What is expected — All entries are to be transcribed verbatim, but images are not carried over.

Data listing —
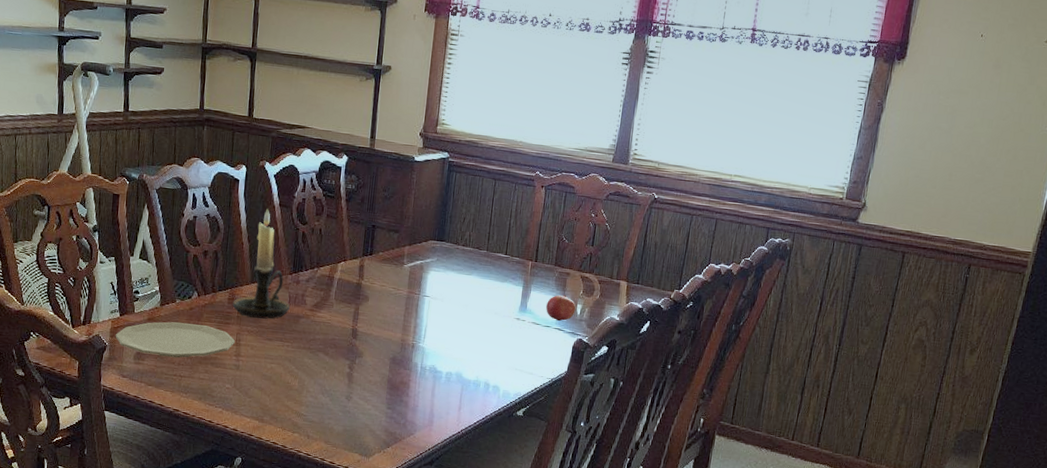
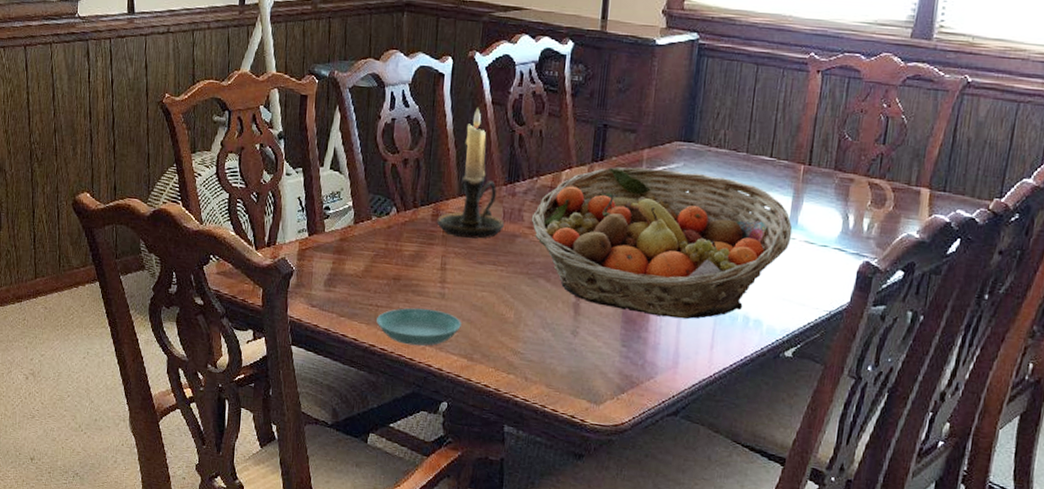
plate: present [115,321,235,358] -> none [303,242,440,285]
saucer: none [180,377,254,410] -> present [376,308,462,346]
fruit basket: none [312,260,523,386] -> present [531,167,793,320]
pomegranate: present [546,295,576,322] -> none [822,206,862,240]

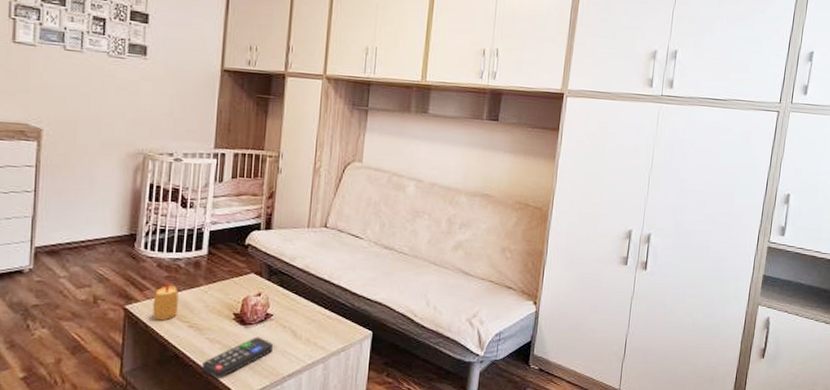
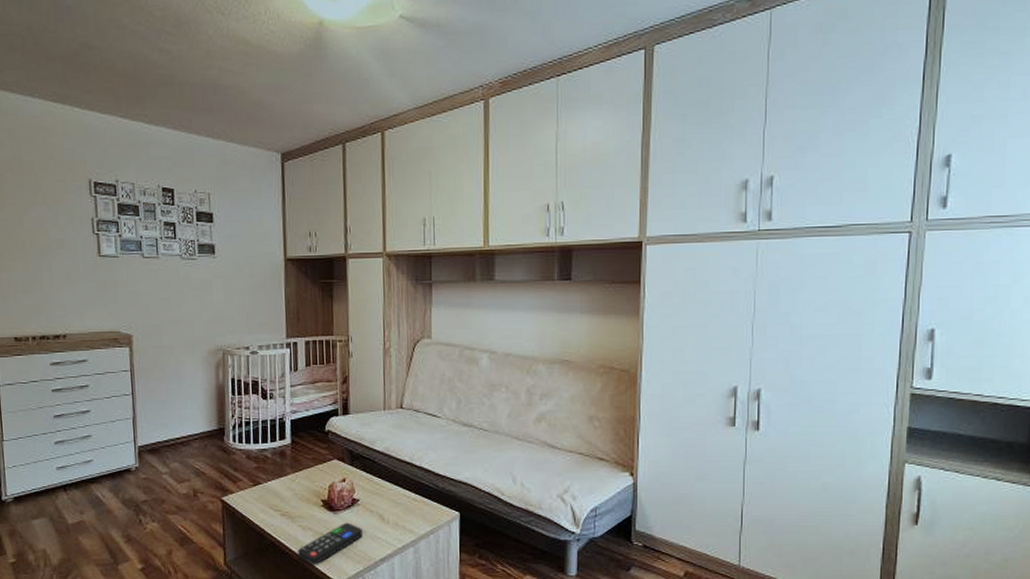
candle: present [153,281,179,321] -> none [246,471,269,510]

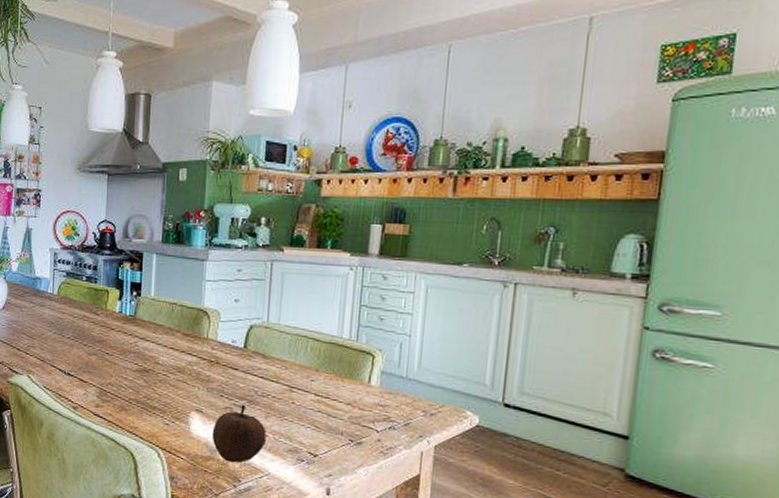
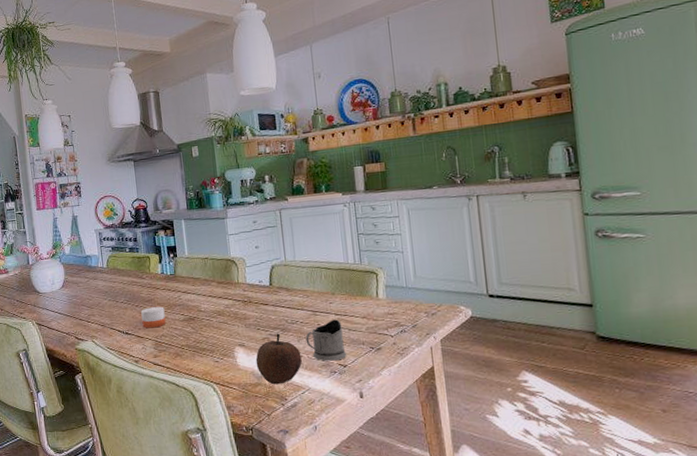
candle: none [88,349,116,374] -> present [141,306,166,329]
tea glass holder: none [275,400,321,448] -> present [305,319,346,361]

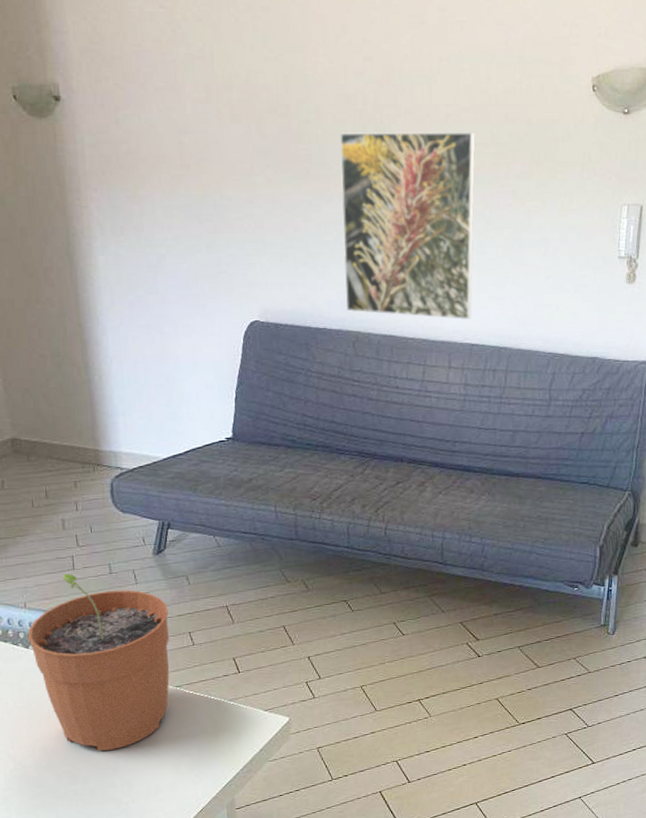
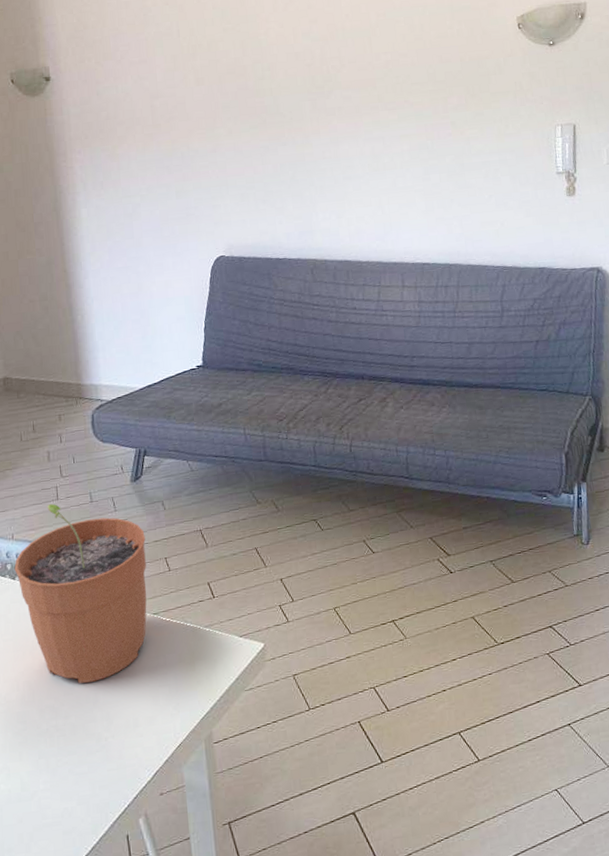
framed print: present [340,132,476,320] -> none [291,74,421,242]

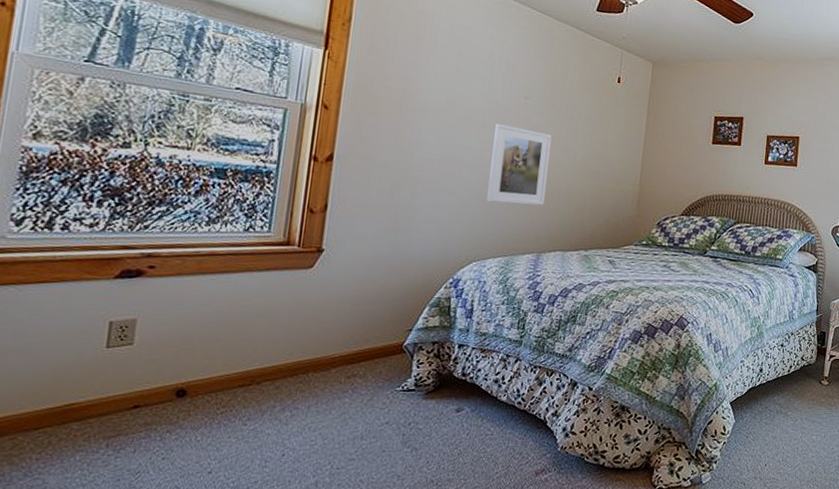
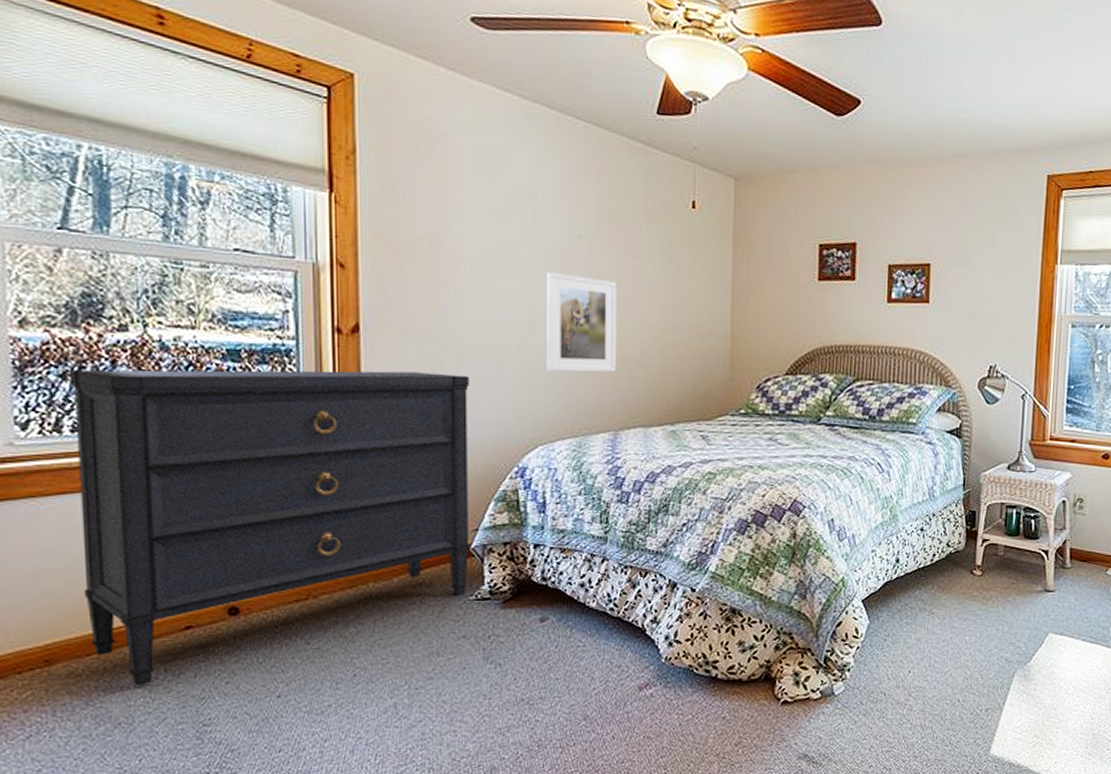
dresser: none [41,177,421,459] -> present [70,369,470,686]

Result for this task —
plate: present [115,321,235,358] -> none [303,242,440,285]
saucer: none [180,377,254,410] -> present [376,308,462,346]
fruit basket: none [312,260,523,386] -> present [531,167,793,320]
pomegranate: present [546,295,576,322] -> none [822,206,862,240]

candle: present [153,281,179,321] -> none [246,471,269,510]

candle: none [88,349,116,374] -> present [141,306,166,329]
tea glass holder: none [275,400,321,448] -> present [305,319,346,361]

framed print: present [340,132,476,320] -> none [291,74,421,242]

dresser: none [41,177,421,459] -> present [70,369,470,686]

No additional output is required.